So, all your times except the last are basically the same and the only thing I did was massage it to be cleaner. On the last iteration, I did perform a change that actually saves you a fair amount of time and memory by avoiding String#+ in favor of Array#join. String concatination would probably fare just as well, but wouldn't be as readable imo.

My times are larger because I'm doing more looping. Your code is essentially an unwound loop and I wanted to see how it looked wound back up. It doesn't fare as well until I hit my last iteration where it finally becomes a fair balance between readable and performant. I would probably go with my last version over your last version just for readability sake (it isn't like this could will be performed billions of times a day).

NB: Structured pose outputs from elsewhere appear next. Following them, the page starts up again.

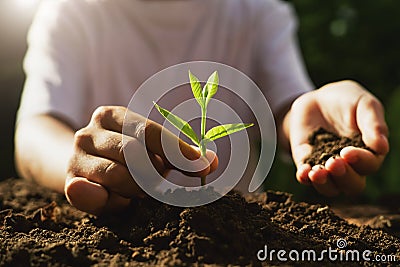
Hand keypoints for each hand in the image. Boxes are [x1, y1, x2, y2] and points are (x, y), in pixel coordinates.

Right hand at [65, 106, 217, 214]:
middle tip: (162, 185)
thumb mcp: (150, 151)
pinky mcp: (69, 183)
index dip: (178, 150)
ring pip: (117, 174)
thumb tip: (212, 161)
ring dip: (137, 189)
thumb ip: (179, 155)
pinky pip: (92, 195)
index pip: (149, 131)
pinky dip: (110, 201)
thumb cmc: (126, 158)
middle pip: (133, 152)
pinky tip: (118, 200)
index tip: (203, 166)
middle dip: (155, 173)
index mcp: (113, 115)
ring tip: (138, 190)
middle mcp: (89, 131)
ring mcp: (76, 157)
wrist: (83, 169)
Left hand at [288, 80, 388, 195]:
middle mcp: (350, 166)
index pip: (370, 165)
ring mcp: (327, 167)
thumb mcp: (363, 104)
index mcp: (369, 152)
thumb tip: (382, 147)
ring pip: (331, 188)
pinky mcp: (306, 163)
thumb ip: (373, 123)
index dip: (361, 162)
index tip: (348, 152)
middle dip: (344, 177)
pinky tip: (303, 173)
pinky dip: (305, 178)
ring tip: (317, 172)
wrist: (317, 98)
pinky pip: (306, 178)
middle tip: (334, 163)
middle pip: (353, 185)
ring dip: (325, 183)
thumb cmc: (347, 100)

One immediate modification would be to replace the final two lines of
your roman_numerals() method with:

('M' * number_of_m) + ('D' * number_of_d) + ('C' * number_of_c) + ('L'
* number_of_l) + ('X' * number_of_x) + ('V' * number_of_v) + ('I' *
number_of_i)

since the method will return that without the need for an explicit
return statement.

You'll notice that there is no puts in this, either. Your method
should return a string. Creating the roman numeral version of the
given number is a separate concern to actually printing that number.
You're better off then using puts roman_numerals(argument).

Just looking at it, I see nothing which restricts the input to between
1 and 3000.